- Sib and Suran Rural District Location within Iran
- Coordinates: 27°18′30″N 62°03′00″E﻿ / ﻿27.30833°N 62.05000°E
- Country: Iran
- Province: Sistan and Baluchestan
- County: Sib and Suran
- District: Central
- Capital: Suran

Population (2016)
- • Total: 32,999
- Time zone: UTC+3:30 (IRST)

= Sib and Suran Rural District =

Rural district in Sistan and Baluchestan province, Iran

Sib and Suran Rural District (دهستان سیب و سوران) is in the Central District of Sib and Suran County, Sistan and Baluchestan province, Iran.

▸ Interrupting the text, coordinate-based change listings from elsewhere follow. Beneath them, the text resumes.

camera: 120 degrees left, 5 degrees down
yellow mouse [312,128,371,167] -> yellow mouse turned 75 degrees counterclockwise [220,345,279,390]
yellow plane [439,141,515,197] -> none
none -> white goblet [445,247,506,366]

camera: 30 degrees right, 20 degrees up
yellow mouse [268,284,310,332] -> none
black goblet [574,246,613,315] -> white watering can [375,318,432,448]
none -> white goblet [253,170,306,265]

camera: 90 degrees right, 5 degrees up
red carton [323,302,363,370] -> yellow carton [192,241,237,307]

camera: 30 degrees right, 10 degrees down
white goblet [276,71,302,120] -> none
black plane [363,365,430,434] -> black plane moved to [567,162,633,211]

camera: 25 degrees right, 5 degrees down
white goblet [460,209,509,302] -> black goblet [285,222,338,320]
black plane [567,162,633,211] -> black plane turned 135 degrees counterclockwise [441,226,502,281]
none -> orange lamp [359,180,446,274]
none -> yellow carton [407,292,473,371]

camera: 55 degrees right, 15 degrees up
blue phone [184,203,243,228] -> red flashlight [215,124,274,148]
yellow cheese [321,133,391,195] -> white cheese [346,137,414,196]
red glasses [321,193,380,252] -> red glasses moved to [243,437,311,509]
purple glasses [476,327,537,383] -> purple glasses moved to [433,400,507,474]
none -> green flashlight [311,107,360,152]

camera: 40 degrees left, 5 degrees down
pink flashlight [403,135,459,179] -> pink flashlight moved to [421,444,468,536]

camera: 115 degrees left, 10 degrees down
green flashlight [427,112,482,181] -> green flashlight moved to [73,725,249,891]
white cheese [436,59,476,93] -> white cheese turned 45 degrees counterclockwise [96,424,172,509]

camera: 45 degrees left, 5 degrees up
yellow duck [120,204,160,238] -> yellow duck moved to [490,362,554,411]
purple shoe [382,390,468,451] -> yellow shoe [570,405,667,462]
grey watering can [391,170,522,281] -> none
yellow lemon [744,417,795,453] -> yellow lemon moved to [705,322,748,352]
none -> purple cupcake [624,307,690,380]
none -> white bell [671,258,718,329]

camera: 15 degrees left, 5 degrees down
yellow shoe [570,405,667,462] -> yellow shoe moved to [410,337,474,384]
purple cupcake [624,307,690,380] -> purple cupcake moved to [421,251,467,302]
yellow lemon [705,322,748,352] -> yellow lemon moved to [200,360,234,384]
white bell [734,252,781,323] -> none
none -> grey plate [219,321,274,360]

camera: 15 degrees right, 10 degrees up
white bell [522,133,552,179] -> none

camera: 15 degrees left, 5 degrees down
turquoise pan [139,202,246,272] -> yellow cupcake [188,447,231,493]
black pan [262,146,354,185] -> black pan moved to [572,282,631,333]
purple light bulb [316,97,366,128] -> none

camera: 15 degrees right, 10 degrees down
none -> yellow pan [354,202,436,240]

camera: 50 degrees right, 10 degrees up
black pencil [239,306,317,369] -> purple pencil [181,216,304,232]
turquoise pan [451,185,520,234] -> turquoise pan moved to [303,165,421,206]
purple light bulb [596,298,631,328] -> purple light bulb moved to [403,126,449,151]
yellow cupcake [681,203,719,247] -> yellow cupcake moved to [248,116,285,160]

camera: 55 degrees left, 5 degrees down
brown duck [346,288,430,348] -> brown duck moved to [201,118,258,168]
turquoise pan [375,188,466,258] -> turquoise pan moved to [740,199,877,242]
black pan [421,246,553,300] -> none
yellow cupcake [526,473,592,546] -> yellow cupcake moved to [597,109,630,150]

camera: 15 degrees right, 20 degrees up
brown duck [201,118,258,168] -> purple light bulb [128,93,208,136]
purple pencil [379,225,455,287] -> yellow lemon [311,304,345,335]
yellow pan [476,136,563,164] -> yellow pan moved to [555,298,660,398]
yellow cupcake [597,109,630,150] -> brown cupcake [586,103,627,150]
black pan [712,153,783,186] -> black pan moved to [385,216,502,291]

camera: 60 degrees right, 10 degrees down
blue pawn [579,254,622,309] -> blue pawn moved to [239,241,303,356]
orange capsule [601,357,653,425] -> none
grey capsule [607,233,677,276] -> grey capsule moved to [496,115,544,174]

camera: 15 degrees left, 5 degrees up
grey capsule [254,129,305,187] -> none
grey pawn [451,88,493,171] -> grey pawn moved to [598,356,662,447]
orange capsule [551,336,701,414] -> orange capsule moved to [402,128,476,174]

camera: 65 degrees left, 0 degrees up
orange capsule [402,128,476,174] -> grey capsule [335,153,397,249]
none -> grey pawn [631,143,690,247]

It is administered from the city of Suran.

==Demographics==
===Population===
At the time of the 2006 National Census, the rural district's population (as a part of the former Sib and Suran District of Saravan County) was 24,420 in 5,051 households. There were 28,005 inhabitants in 6,828 households at the following census of 2011, by which time the district had been separated from the county in the establishment of Sib and Suran County. The rural district was transferred to the new Central District. The 2016 census measured the population of the rural district as 32,999 in 8,284 households. The most populous of its 124 villages was Sib (now a city), with 892 people.